Why the stock barely blinked
The reason for the market's calm is straightforward: China's contribution to Nvidia's advanced AI accelerator revenue has already evaporated. Huang himself said the company's market share for those chips in China has fallen to essentially zero under U.S. export restrictions. Analyst models and current valuations assume no meaningful revenue from restricted chips sold into the Chinese market. So whether Huang is in Beijing or Santa Clara makes no difference to the bottom line.

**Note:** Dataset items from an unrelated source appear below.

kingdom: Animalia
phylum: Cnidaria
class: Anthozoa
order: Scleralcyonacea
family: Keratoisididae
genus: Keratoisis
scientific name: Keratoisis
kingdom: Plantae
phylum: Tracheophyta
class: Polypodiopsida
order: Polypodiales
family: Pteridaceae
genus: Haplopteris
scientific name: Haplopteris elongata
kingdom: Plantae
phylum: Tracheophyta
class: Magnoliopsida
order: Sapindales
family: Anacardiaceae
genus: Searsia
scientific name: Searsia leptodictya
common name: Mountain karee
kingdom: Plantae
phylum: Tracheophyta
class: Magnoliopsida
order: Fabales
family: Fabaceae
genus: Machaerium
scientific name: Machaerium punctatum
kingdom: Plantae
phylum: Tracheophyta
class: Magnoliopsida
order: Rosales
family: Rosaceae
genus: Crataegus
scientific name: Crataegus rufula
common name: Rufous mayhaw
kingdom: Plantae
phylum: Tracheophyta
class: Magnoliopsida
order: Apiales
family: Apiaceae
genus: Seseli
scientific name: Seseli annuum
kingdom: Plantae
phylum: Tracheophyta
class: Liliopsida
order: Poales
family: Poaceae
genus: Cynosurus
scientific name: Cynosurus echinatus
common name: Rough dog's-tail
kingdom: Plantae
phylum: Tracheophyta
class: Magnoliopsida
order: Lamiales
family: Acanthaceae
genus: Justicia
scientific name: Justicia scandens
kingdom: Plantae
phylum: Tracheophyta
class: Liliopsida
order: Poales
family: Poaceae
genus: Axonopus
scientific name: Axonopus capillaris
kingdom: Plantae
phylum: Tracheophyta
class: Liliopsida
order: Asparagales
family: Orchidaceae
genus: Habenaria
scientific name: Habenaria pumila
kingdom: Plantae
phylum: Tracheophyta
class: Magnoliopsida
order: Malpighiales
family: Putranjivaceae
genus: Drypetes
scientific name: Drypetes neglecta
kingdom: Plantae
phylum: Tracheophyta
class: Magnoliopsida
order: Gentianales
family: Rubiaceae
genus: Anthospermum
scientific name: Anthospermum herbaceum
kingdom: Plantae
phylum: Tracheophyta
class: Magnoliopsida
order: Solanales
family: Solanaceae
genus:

What does matter to investors is Nvidia's recent revenue strength and the unbroken demand from hyperscale data-center builders. Those buyers — the big cloud and AI companies — keep ordering chips at a pace that has pushed Nvidia's stock up sharply over the past year. Monday's move was just the latest leg higher.
The confusion over who was invited
The trip itself is scheduled for May 13–15, 2026, with formal meetings on May 14–15. Trump's delegation will include Boeing CEO Kelly Ortberg and Citigroup CEO Jane Fraser, both confirmed attendees. Elon Musk and Apple's Tim Cook are expected to join as well.
But Nvidia's place on that list got muddled. A source familiar with the planning told reporters that Huang was not invited to join the trip, contradicting an earlier Reuters report that named Nvidia among the invited companies. It's not clear whether the earlier report was mistaken or whether plans changed. Nvidia has not commented publicly on the discrepancy.
The export restrictions aren't going anywhere soon. The Biden-era rules that cut off Nvidia's top-end AI chips to China remain in place under Trump. Nvidia has been selling lower-performance chips that comply with the rules, but those products generate a fraction of the revenue the banned ones once did. Huang's comments suggest the company has accepted that China's advanced AI chip market is, for now, closed to it.
Investors will be watching for any new developments from Trump's Beijing meetings that might affect semiconductor trade policy. But for a company that just posted blowout earnings and sees no letup in demand from its biggest customers, a missed invitation to a state dinner isn't moving the needle.